Tuesday, November 8, 2011

It's Magic...


As usual, the State of Washington was in dire financial straits.  And so they were taking it out on the education system.  In fact, the School of Communications at the University of Washington was on the chopping block.  UW came to the professional community and asked a group of us to help put together a year-long certificate program to fill the need…and pay for itself.



We were just entering the 1990’s and the tech revolution was nothing more than a gleam in the eyes of Steve Jobs and Bill Gates.  A program was fashioned to fill the gap after undergrad and to help those wanting to make a career of communications be on the cutting edge of the business.



It was then that I was first invited to teach.  My previous experience did not really apply since I had taught recruits in the army how to fire a 105 mm howitzer cannon without losing a body part and I hadn’t thought about teaching in college until the opportunity presented itself.  I liked the idea that we could take a practical view in our classes.  A teacher friend said “Just talk about what you’re doing every day and how you do it.”  So I did.



That’s where we get to point of this essay.  It’s been twenty years since we started that program and the front page of today’s newspaper immediately brought back those memories.  I had followed Earvin “Magic” Johnson’s career since he played in the Big Ten for Michigan State.  The day that he announced he had the HIV virus was a tremendous shock to the sporting world.

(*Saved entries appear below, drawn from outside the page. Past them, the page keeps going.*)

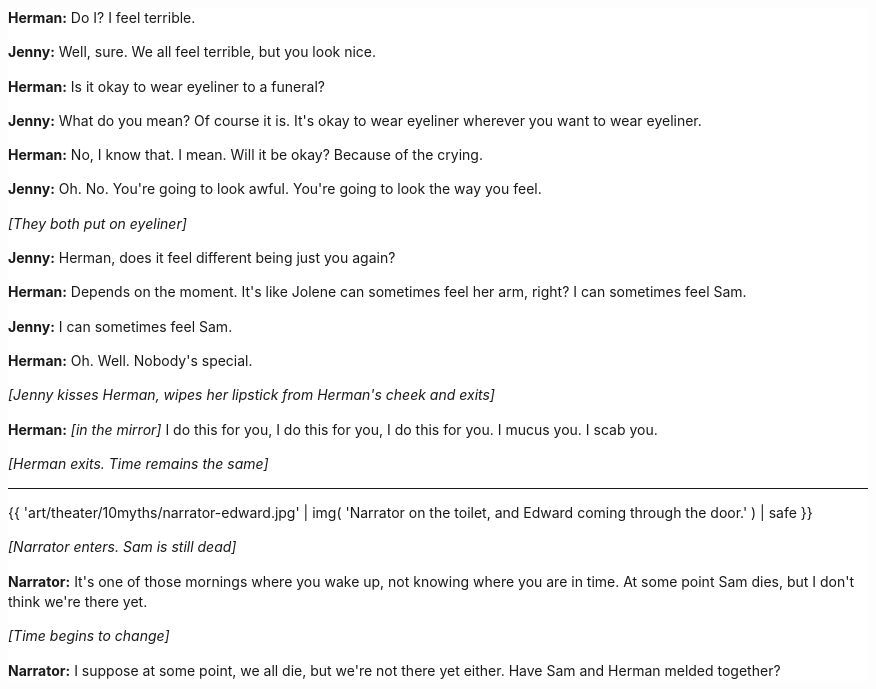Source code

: **Herman:**
Do I? I feel terrible.

**Jenny:**
Well, sure. We all feel terrible, but you look nice.

**Herman:**
Is it okay to wear eyeliner to a funeral?

**Jenny:**
What do you mean? Of course it is.
It's okay to wear eyeliner wherever you want to wear eyeliner.

**Herman:**
No, I know that. I mean. Will it be okay? Because of the crying.

**Jenny:**
Oh. No. You're going to look awful. You're going to look the way you feel.

*[They both put on eyeliner]*

**Jenny:**
Herman, does it feel different being just you again?

**Herman:**
Depends on the moment. It's like Jolene can sometimes feel her arm, right?
I can sometimes feel Sam.

**Jenny:**
I can sometimes feel Sam.

**Herman:**
Oh. Well. Nobody's special.

*[Jenny kisses Herman, wipes her lipstick from Herman's cheek and exits]*

**Herman:**
*[in the mirror]* I do this for you, I do this for you, I do this for you.
I mucus you. I scab you.

*[Herman exits. Time remains the same]*

------

{{ 'art/theater/10myths/narrator-edward.jpg' | img(
  'Narrator on the toilet, and Edward coming through the door.'
) | safe }}

*[Narrator enters. Sam is still dead]*

**Narrator:**
It's one of those mornings where you wake up,
not knowing where you are in time.
At some point Sam dies, but I don't think we're there yet.

*[Time begins to change]*

**Narrator:**
I suppose at some point, we all die, but we're not there yet either.
Have Sam and Herman melded together?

I came to class that evening prepared to stick to the syllabus but the students just wouldn’t stop talking about it.  Magic’s news conference took a lot of courage.  We knew relatively little about this disease that was only beginning to ravage the world.  It seemed to be a death sentence at the time.  We just knew that we would have to watch him wither away.



Thank goodness that didn’t happen.  Magic is healthy and very much alive twenty years later.  But on that day, the students wanted to know how he could make such a public announcement of his condition.  What would this do to his career?  Would other players even want to be on the court with him?  Would it change the game of basketball?



The practical nature of our classes was embodied in that discussion.  Communicating with the public through the traditional media was still our primary focus.  CNN was a decade old.  Entertainment Tonight and Inside Edition were still in their infancy.  But cable television was leading the charge.  Think how the social media would have responded to that announcement, if made today.  In a much more jaded way, I’m sure.



I think Magic did the right thing…for the right reasons.  I said that back then and the students came to the same conclusion.  We used Magic as a case study in communicating for the next two weeks.  It came down to telling the truth and telling it immediately.  In the last couple of years, the number of public figures who have NOT followed that approach is astounding.  You’d think we would learn.  Here’s to a long life for Magic Johnson.  He’s been a role model for all of us.

1 comment:

  1. What a great set of linked remembrances, and finish -- tell the truth, and tell it right away. Thanks Dan.